Two wheels in the city

Body in motion The wind strips me of everything I am; in this moment, I am against it and it against me, pushing against each other, not with our weights but without them. The onlooking green wave in support, blurring my vision until I lose focus of all the greys and I can only breathe…

Body in motion

The wind strips me of everything I am; in this moment, I am against it and it against me, pushing against each other, not with our weights but without them. The onlooking green wave in support, blurring my vision until I lose focus of all the greys and I can only breathe in the smell of garlic from a nearby restaurant. It is in me and I in it until the shrill unmistakable jerk of a vehicular horn cuts my connection loose and I can feel the weights pull me back down, feet on asphalt again.
– notes from 2019

I was telling a friend the other day that the anger one feels on the road, slowly disintegrates into one of passivity. You unplug and dissociate so you don’t feel the rage. I’m sure a lot of riders/drivers feel this way. For instance, a rider wants to get onto the footpath and you’re in their way and they honk until you have no choice but to scream at them but ultimately you watch them get onto the footpath anyway and zoom away. I call this trance travel. Your senses are all intact, but you’re not actively observing. You’re on auto pilot mode.

my mind isn’t really on the road,
though my eyes are.
My scooter is moving
on the mental map I’ve created so far
know exactly when to turn
and when to brake before a pothole,
it’s muscle memory, you learn
a passive observer, of the droll satire
a new diversion, metro construction
without thinking
I fly over and pass under
and I’m at the destination,
the route to which
my body will remember.

It has been a little less than two months since I stopped riding the scooter.
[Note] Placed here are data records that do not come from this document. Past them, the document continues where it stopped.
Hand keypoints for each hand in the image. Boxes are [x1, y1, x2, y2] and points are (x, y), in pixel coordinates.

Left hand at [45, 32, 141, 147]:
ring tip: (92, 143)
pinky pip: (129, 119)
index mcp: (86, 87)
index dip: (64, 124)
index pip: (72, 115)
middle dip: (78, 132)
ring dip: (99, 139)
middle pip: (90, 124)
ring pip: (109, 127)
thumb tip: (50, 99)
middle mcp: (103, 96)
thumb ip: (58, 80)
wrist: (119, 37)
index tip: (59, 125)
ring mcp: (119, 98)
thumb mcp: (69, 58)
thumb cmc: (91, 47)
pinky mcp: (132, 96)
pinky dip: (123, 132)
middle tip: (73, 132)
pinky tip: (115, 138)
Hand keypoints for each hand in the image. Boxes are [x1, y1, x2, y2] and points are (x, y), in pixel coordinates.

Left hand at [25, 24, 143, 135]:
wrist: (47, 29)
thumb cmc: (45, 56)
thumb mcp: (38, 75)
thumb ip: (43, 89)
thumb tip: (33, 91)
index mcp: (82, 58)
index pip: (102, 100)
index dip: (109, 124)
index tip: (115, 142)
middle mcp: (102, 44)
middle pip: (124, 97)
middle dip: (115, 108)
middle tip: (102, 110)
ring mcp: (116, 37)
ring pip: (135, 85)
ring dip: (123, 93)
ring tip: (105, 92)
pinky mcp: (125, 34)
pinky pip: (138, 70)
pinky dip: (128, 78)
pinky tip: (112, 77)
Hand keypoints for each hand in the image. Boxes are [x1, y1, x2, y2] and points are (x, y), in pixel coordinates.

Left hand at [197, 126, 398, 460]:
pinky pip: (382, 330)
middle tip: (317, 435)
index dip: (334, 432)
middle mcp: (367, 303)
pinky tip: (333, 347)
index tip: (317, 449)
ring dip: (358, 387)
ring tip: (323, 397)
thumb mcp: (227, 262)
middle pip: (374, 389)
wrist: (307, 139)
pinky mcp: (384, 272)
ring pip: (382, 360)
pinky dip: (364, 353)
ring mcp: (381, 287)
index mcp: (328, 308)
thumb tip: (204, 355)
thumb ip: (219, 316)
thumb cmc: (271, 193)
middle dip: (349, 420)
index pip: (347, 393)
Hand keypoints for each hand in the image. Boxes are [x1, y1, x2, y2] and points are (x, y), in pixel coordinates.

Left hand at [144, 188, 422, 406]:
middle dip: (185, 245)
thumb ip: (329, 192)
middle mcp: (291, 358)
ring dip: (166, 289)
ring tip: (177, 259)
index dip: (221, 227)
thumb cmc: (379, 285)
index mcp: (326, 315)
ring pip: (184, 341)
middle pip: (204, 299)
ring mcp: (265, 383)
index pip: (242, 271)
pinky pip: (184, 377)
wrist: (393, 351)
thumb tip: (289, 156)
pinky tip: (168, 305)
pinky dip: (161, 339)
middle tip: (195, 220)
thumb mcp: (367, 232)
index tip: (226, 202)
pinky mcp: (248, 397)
It was only fitting that I wrote a little something mourning the access it gave me to the city and the bad back I suffer from it. Unfortunate as it may be, (considering I advocate public transport any chance I get), as a young woman the two wheeler provided me my first taste of unhindered*, unscheduled means of navigating the city. The bus used to be my earlier mode of gallivanting across town but it came with it’s own restrictions and delays.

*exempting of course, potholes, speed breakers, raging riders and rickshaws, an apparated pedestrian, dividers, puddles,…
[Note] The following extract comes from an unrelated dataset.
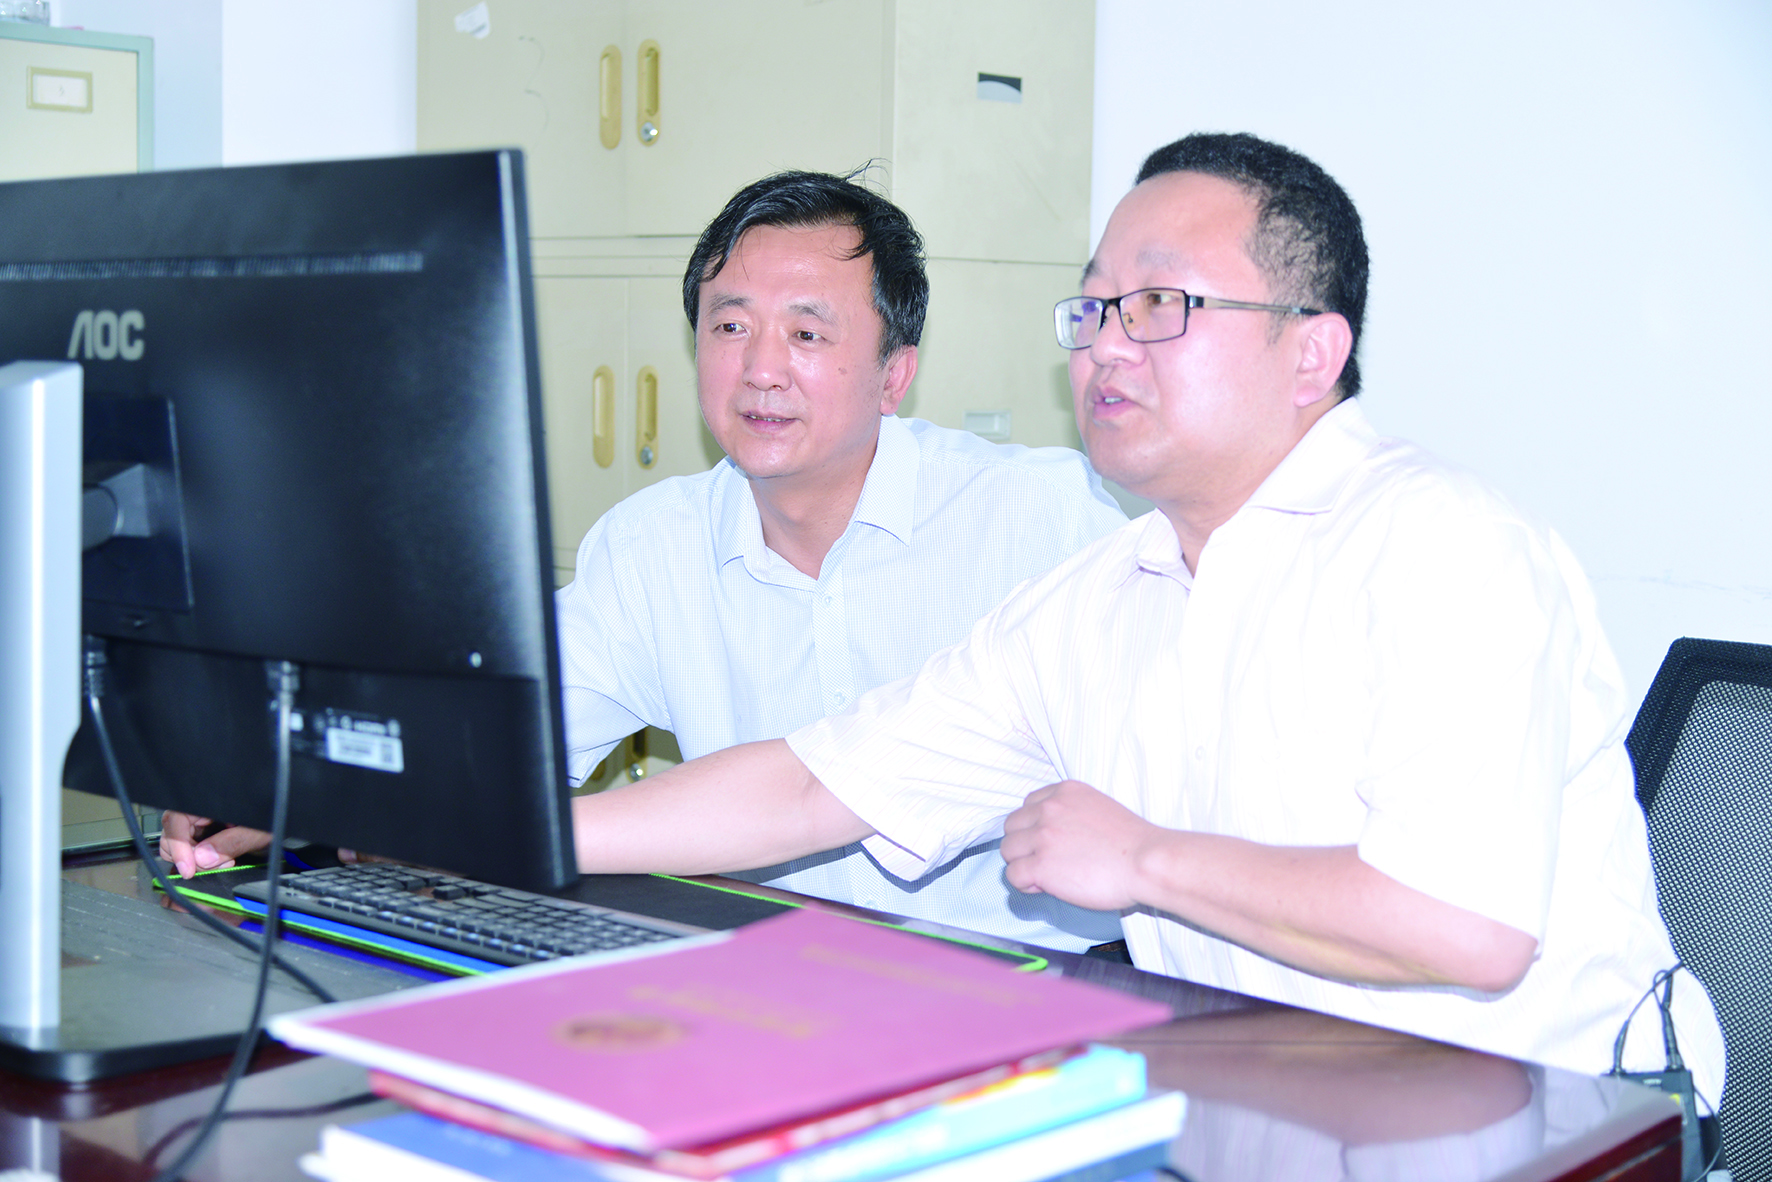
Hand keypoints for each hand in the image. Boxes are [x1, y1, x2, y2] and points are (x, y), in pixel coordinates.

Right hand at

It took some getting used to, especially the giddiness that comes from not being reliant on anything (except fuel) or anyone while out and about. Don’t get me wrong, this isn’t a romanticized lamenting of a lost love – I didn’t love riding the scooter, it’s the things I could do and the people I could be as a result of riding it.
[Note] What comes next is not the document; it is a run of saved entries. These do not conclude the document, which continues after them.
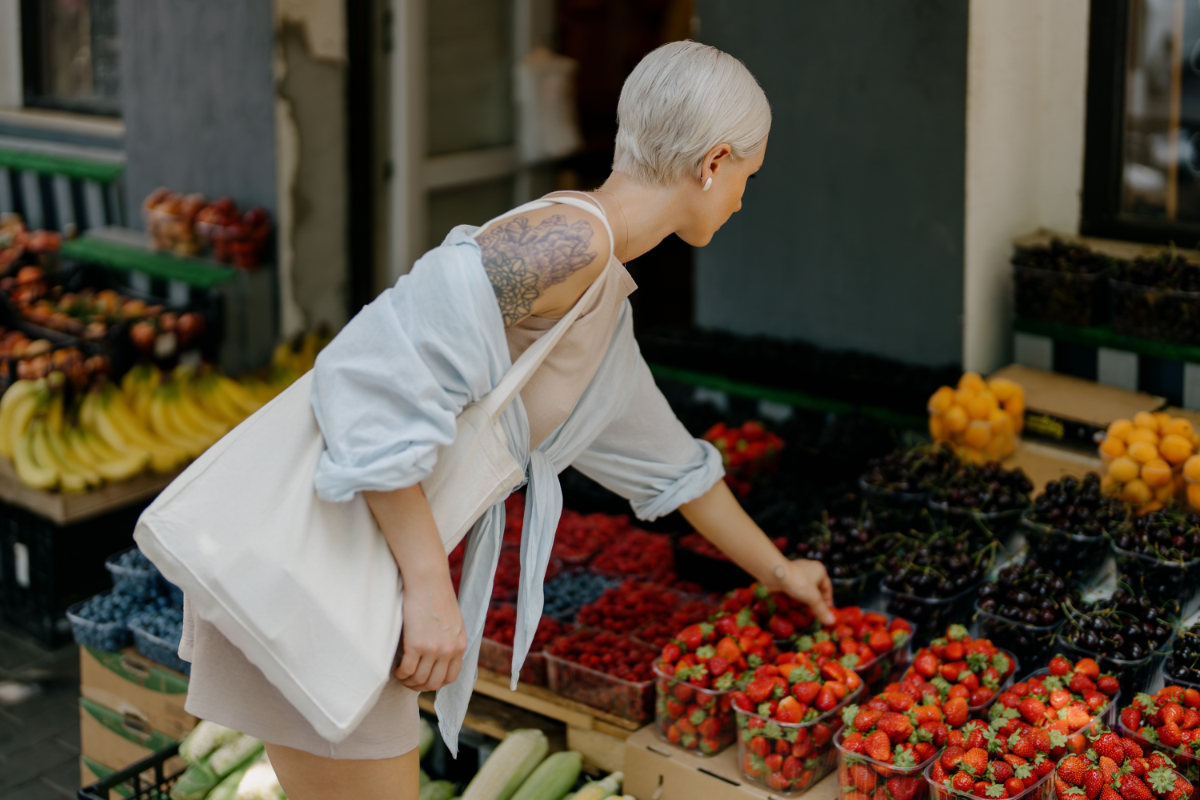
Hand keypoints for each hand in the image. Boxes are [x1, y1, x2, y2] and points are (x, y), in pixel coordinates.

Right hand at [395, 574, 466, 691]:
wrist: (428, 580)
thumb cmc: (437, 596)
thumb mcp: (454, 621)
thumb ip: (451, 640)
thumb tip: (441, 657)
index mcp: (460, 645)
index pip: (451, 678)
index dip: (436, 683)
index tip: (425, 680)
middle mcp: (449, 650)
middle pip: (434, 683)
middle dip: (419, 687)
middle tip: (409, 680)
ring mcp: (433, 648)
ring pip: (419, 680)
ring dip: (407, 681)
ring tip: (401, 674)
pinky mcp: (416, 644)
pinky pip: (407, 671)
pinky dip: (400, 674)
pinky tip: (396, 669)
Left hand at [777, 558, 834, 626]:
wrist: (775, 574)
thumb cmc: (798, 582)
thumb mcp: (813, 598)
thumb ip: (822, 610)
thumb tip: (831, 621)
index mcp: (819, 571)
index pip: (827, 588)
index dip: (828, 601)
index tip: (826, 613)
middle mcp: (809, 570)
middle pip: (815, 590)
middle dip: (815, 602)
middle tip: (815, 615)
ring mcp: (797, 573)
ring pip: (804, 590)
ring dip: (804, 601)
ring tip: (804, 612)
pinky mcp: (787, 578)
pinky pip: (794, 590)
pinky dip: (794, 598)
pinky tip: (792, 606)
I have worn different helmets and jackets. First came the rebellious, angsty teenager skipping classes and riding to different parts of the city to make art, act in short films and loiter around Bangalore University getting to know a boy. Then with a scarf and a balaclava, came the confused, careless 20 year old woman weeping in front of a traffic police on a bad day and no money on her, having been pulled up for speeding. Donning a new helmet, this one supposedly ISI certified, was a woman who longed to leave the city and overthought every thing in her life as she waited at traffic signals, making many a life decision this way. But the woman whose torn rain jacket I am now folding, is one who chose to stick with the two wheeler because it took less space on the road, so much so that it was invisible to a swerving auto rickshaw that he dragged it down and drove away. With that memory, I am folding the parts of me that longed to not be seen, on the road and otherwise. Someday, I might stitch it all back together to create the cloak of invisibility, but until then, I am going to try the fit of a woman who’s seen and heard.